Saturday, December 15, 2012

Centura expansion in north adds to hospital build-merge frenzy

Font ResizeBusinessBy Michael Booth
The Denver Post denverpost.comPosted: 12/15/2012 12:01:00 AM MST

Centura Health will add 92 flexible-space beds to its burgeoning far-north campus in Westminster, adding to the hospital system's beds in the north metro area and thrusting the growing chain into the health-care building frenzy in northern Colorado.

Centura announced Friday it will spend $177 million beginning this spring to expand its just-opened St. Anthony North Medical Pavilion at 144th Avenue and Interstate 25.

The addition will include 60,000 square feet of physician clinic space as Centura furthers the national movement of hiring more doctors in-house; outpatient-treatment rooms, day surgery, women's delivery- and baby-care rooms; a Level III trauma center with ER; and 92 inpatient beds in a flexible configuration.

St. Anthony's original north hospital at 84th and Zuni has 122 beds.

Centura says it is building the new space to emphasize an integrated, patient-centered approach with a continuity of care, a model both public and private health organizations are moving toward. Centura said the $177 million cost will be funded through bonds sold by Catholic Health Initiatives, co-owner of the Centura hospitals in Colorado with the Adventist Health System.

Centura is also expanding its network to metro south, building the first full-service hospital for Castle Rock. That 50-bed, $128 million hospital is expected to open in 2013.

• [Data extract]
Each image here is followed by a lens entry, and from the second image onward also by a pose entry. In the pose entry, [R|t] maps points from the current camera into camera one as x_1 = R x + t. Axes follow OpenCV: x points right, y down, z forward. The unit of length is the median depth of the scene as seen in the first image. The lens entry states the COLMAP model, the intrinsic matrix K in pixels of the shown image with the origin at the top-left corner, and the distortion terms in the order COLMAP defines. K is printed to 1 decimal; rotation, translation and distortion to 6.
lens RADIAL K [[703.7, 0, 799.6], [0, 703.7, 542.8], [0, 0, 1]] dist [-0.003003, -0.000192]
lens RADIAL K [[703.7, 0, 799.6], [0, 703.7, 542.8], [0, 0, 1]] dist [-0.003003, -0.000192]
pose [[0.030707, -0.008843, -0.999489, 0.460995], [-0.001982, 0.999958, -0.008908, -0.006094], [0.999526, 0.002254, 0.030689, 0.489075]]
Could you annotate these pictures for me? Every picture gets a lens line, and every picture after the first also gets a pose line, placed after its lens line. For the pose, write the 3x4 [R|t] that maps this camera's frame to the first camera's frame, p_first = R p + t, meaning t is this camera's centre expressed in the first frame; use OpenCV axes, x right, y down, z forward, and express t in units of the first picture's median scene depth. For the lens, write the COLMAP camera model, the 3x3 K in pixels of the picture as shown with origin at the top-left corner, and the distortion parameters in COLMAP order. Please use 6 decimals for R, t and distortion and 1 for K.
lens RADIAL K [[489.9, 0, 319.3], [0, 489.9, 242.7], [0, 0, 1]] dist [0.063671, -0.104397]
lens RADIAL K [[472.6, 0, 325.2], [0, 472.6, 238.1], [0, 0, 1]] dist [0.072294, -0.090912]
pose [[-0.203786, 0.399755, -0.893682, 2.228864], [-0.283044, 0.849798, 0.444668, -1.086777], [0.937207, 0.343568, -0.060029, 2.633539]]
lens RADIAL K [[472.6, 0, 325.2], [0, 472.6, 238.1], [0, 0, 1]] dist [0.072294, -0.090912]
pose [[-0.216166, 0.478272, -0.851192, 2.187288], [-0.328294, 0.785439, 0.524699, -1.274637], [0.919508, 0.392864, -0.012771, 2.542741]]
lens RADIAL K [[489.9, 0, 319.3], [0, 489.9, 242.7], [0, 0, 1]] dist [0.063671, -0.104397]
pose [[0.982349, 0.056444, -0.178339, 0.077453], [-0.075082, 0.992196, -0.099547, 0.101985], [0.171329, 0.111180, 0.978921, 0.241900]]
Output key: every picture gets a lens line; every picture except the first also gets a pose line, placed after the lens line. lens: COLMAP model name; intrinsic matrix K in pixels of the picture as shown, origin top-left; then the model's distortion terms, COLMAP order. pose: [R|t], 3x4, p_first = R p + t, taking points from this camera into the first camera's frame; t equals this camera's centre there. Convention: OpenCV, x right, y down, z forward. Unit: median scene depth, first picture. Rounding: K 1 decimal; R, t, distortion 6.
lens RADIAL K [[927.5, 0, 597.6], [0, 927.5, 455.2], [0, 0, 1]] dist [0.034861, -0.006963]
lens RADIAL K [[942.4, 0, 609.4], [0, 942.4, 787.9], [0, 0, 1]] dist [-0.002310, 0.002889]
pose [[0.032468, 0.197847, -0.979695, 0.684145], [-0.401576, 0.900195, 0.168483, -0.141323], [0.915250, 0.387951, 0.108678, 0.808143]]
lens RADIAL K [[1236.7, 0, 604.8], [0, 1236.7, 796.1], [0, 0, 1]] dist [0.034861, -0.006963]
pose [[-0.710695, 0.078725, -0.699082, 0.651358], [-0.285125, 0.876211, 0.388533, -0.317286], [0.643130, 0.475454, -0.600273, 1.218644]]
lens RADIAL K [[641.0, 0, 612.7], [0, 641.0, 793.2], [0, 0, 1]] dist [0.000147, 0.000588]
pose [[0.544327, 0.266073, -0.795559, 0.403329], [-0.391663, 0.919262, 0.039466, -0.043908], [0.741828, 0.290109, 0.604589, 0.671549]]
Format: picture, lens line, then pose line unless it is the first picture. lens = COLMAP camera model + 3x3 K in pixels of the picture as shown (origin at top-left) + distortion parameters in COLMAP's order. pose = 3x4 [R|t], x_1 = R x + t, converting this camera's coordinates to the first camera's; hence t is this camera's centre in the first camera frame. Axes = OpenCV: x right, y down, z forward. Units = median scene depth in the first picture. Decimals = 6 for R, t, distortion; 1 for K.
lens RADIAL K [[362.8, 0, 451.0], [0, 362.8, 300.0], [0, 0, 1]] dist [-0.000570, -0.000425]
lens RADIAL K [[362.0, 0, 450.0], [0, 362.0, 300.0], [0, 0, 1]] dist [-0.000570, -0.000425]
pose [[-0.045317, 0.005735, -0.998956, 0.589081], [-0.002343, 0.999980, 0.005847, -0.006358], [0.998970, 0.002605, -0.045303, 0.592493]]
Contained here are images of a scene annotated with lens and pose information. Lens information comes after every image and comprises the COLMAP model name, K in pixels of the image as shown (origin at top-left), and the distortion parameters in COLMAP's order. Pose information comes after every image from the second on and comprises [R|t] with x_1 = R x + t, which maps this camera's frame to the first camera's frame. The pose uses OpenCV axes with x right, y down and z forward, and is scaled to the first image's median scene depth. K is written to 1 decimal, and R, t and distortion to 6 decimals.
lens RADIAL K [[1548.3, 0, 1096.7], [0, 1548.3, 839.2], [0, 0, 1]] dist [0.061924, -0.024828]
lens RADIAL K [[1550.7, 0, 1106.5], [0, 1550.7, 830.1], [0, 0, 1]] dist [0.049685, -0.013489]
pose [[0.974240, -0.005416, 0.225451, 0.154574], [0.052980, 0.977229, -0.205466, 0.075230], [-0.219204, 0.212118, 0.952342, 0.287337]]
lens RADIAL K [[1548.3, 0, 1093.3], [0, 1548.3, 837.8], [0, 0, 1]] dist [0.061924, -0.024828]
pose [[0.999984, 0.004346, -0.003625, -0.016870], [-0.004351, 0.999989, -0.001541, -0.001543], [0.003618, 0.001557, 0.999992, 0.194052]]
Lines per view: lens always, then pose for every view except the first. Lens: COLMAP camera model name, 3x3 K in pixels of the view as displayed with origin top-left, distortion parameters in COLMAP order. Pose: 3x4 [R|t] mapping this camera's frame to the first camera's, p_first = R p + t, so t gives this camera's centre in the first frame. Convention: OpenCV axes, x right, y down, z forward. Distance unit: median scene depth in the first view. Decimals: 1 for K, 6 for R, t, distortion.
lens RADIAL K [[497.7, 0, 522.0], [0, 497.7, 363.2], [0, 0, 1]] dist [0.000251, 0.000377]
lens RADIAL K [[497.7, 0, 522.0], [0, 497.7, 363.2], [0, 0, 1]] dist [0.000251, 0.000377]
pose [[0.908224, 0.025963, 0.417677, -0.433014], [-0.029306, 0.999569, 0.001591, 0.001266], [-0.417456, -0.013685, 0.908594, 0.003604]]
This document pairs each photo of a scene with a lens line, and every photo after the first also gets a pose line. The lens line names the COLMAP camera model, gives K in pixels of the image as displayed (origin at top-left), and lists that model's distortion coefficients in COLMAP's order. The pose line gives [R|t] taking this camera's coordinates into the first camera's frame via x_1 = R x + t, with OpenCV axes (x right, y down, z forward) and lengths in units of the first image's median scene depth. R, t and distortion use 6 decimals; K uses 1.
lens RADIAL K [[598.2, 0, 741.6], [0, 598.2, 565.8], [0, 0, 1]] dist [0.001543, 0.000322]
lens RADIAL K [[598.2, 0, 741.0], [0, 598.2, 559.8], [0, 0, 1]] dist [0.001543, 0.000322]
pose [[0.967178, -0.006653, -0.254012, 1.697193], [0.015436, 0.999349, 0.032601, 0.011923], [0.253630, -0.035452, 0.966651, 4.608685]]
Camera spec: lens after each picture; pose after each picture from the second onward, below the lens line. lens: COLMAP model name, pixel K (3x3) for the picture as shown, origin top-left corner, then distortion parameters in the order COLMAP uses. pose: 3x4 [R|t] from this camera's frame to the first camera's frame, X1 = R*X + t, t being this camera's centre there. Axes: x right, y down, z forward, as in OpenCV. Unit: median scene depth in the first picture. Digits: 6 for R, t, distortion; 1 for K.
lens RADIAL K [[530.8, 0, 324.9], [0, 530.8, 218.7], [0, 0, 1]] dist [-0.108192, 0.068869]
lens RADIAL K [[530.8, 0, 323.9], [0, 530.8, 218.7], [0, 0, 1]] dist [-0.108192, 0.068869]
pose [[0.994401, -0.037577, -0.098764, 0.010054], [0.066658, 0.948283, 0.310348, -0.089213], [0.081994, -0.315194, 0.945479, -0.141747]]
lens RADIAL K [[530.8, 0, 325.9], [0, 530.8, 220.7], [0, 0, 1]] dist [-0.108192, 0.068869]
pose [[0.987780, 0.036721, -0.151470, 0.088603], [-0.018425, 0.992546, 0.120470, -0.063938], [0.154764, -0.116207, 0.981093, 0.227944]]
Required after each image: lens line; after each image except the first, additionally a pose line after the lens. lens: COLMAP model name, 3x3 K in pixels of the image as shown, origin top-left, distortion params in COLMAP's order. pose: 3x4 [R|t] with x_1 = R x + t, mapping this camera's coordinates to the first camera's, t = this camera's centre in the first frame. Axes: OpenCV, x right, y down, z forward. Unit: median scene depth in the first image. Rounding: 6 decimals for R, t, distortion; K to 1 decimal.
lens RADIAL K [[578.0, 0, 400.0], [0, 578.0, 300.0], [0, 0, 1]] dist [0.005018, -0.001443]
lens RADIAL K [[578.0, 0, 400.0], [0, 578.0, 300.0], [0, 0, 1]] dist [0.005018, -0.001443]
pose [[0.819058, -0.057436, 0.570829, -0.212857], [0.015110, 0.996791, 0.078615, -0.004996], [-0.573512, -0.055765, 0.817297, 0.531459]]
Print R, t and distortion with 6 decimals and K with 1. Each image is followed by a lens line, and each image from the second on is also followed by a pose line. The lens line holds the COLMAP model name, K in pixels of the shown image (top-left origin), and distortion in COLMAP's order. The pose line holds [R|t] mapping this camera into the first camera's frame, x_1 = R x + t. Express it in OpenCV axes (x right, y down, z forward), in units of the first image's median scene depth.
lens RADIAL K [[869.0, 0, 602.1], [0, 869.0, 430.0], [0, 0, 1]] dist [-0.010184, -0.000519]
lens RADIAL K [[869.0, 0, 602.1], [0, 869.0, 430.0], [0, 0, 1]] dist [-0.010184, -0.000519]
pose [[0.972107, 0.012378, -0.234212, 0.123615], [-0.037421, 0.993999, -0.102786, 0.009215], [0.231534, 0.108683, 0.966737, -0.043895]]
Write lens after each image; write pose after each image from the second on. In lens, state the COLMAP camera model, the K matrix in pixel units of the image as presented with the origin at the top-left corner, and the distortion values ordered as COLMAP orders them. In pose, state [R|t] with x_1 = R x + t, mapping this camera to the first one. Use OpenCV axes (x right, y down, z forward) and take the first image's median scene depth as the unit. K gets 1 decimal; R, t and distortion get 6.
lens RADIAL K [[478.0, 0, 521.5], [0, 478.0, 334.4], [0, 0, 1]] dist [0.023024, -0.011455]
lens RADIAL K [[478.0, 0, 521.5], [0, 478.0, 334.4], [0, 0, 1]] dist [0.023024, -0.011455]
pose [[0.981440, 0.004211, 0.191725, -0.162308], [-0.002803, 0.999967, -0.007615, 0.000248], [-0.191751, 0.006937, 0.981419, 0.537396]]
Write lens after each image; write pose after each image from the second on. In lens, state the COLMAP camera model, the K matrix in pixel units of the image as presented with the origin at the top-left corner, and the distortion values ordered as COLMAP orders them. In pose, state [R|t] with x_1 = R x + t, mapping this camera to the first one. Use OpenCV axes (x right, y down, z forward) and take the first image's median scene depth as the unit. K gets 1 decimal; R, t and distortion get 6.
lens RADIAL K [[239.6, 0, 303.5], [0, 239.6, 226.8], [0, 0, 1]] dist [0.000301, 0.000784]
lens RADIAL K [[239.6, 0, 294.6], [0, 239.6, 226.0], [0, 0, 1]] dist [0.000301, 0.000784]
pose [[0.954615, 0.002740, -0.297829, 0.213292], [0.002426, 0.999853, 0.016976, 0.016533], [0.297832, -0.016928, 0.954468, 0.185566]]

• [Complete the following]
1. Reproduce the passage of the Centura expansion article, starting with "Centura announced Friday" and going on through "has 122 beds.".
2. Resume the article on the Centura hospital expansion after its last sentence.

• [Results for the exercise]
1.
Centura announced Friday it will spend $177 million beginning this spring to expand its just-opened St. Anthony North Medical Pavilion at 144th Avenue and Interstate 25.

The addition will include 60,000 square feet of physician clinic space as Centura furthers the national movement of hiring more doctors in-house; outpatient-treatment rooms, day surgery, women's delivery- and baby-care rooms; a Level III trauma center with ER; and 92 inpatient beds in a flexible configuration.

St. Anthony's original north hospital at 84th and Zuni has 122 beds.

2.
Health-care construction and hospital-group mergers have been some of the most active economic sectors for Colorado in recent years. Exempla St. Joseph is rebuilding its central Denver hospital in a massive $630 million project that includes relocating city streets. St. Anthony Central moved its West Colfax facility to a new building overlooking Lakewood.

In northern Colorado, where Centura's new facility will chew at the edges, Banner Health and Poudre Valley Health, now part of the University of Colorado Health system, are also competing hard for patients.

Those systems are vying with new-construction, stand-alone ERs in each other's backyards, and purchases of physician practices from Fort Collins to Greeley to Loveland.

A Centura spokesman said the new project is in line with recent trends of hospital staff physicians and adding beds, but the added space provides a chance to practice medicine differently.

"Putting primary care, specialists, lab, imaging and other services together in a single location, along with acute care and inpatient services, is going to make a big difference both in terms of convenience and coordination of care," Centura's Andrew Wineke said.